Data Sources & Methodology
Water quality data for West Hartford is derived from geographic and geological modelling of the surrounding region. No federal monitoring station data was available for this location.
Water Hardness
Modelled estimate based on state-level USGS geological survey data for this region. No direct USGS Water Quality Portal measurement was matched to this city — the value reflects a statistical range calibrated to the state's dominant rock types and typical source water characteristics.
pH
Estimated from regional geology and source water characteristics. pH is correlated with water hardness and local bedrock — values may differ from utility-reported figures.
TDS — Total Dissolved Solids
Estimated using a derived ratio from water hardness and regional conductance profiles.
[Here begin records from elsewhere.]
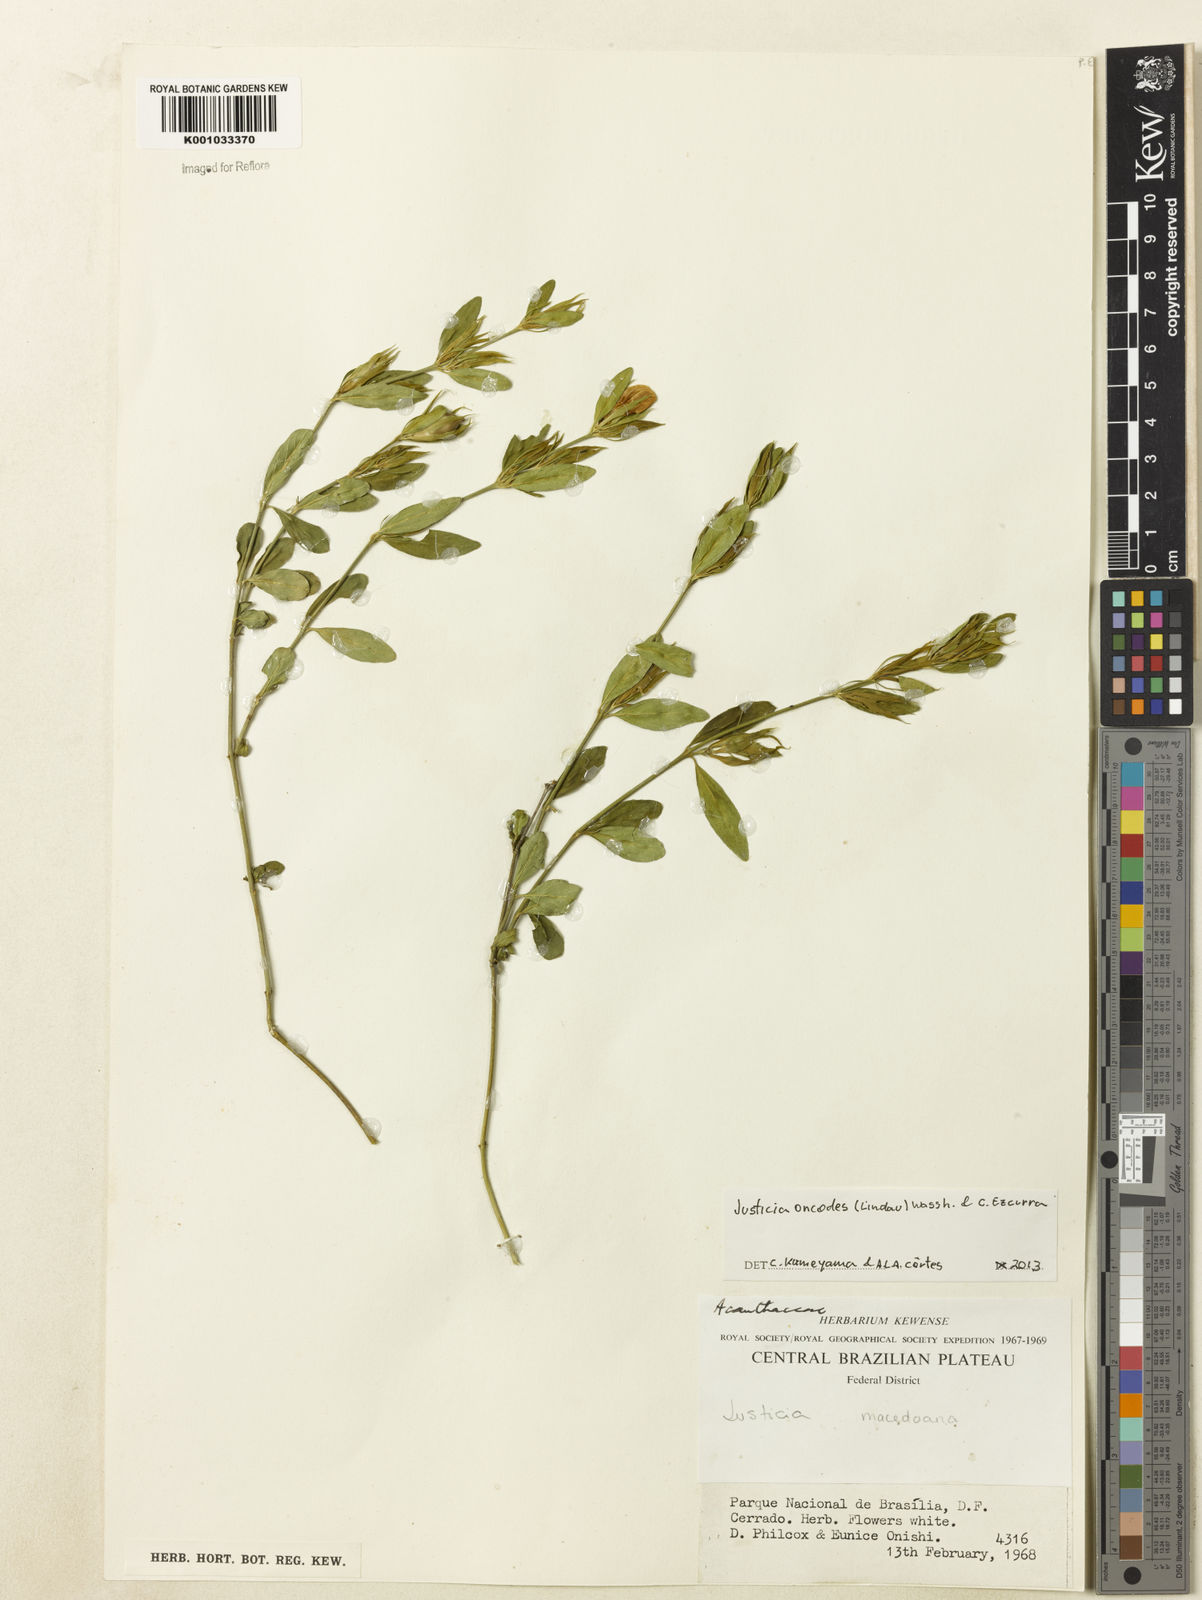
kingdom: Plantae
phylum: Tracheophyta
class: Magnoliopsida
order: Lamiales
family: Acanthaceae
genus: Justicia
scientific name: Justicia oncodes
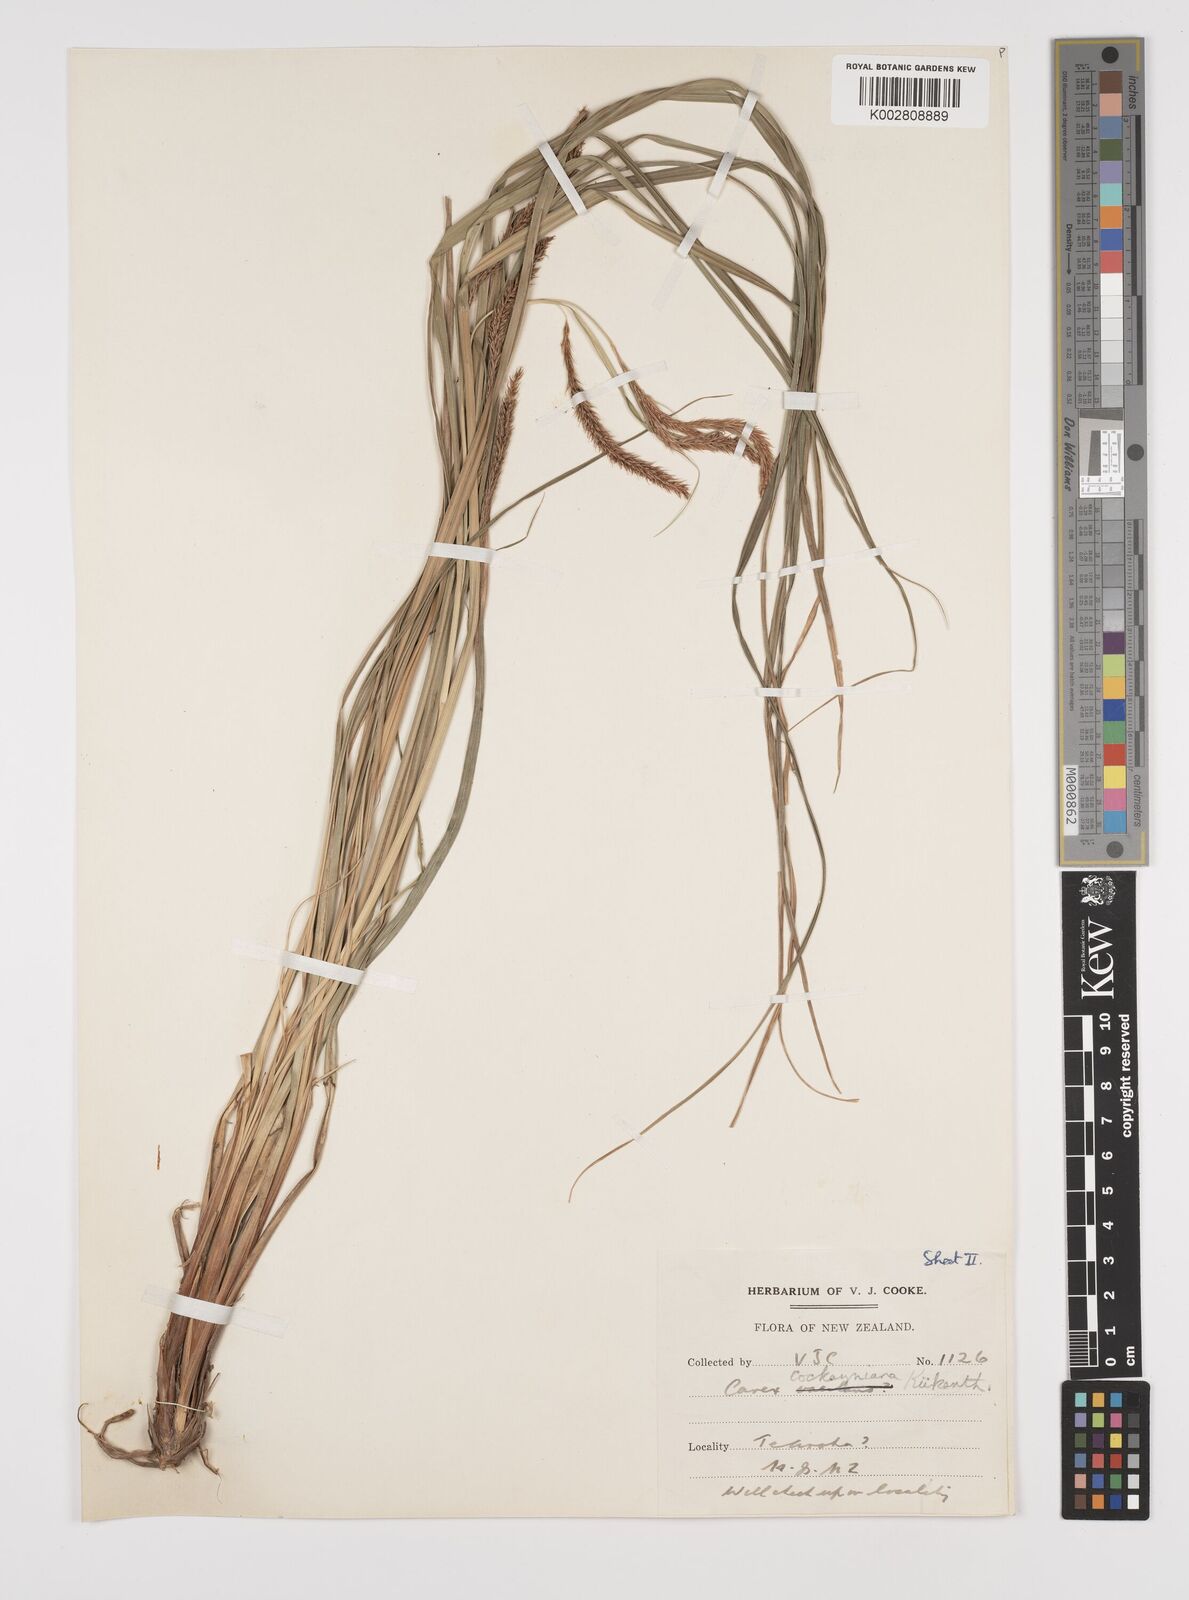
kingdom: Plantae
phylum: Tracheophyta
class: Liliopsida
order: Poales
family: Cyperaceae
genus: Carex
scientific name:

TDS in natural water correlates strongly with total mineral content including hardness ions.
PFAS — Perfluoroalkyl and Polyfluoroalkyl Substances
EPA UCMR5 (5th Unregulated Contaminant Monitoring Rule, 2023–2025) — sum of PFAS compounds detected at the public water system serving this city. A value of 0 indicates the system was sampled with no detection above reporting limits.
Lead
Modelled estimate based on the EPA Lead and Copper Rule 90th-percentile tap-sample methodology. No publicly available per-city lead dataset with sufficient national coverage exists. Values are a conservative baseline derived from city population tier and infrastructure age — all estimates are maintained below the EPA action level of 0.015 mg/L.
Appliance Lifespan
Calculated from water hardness using a linear degradation model. Baseline lifespans represent soft-water performance (kettle: 8.5 yrs, washing machine: 12.0 yrs, water heater: 15.0 yrs). Hard water mineral scale progressively reduces operational life in direct proportion to hardness concentration.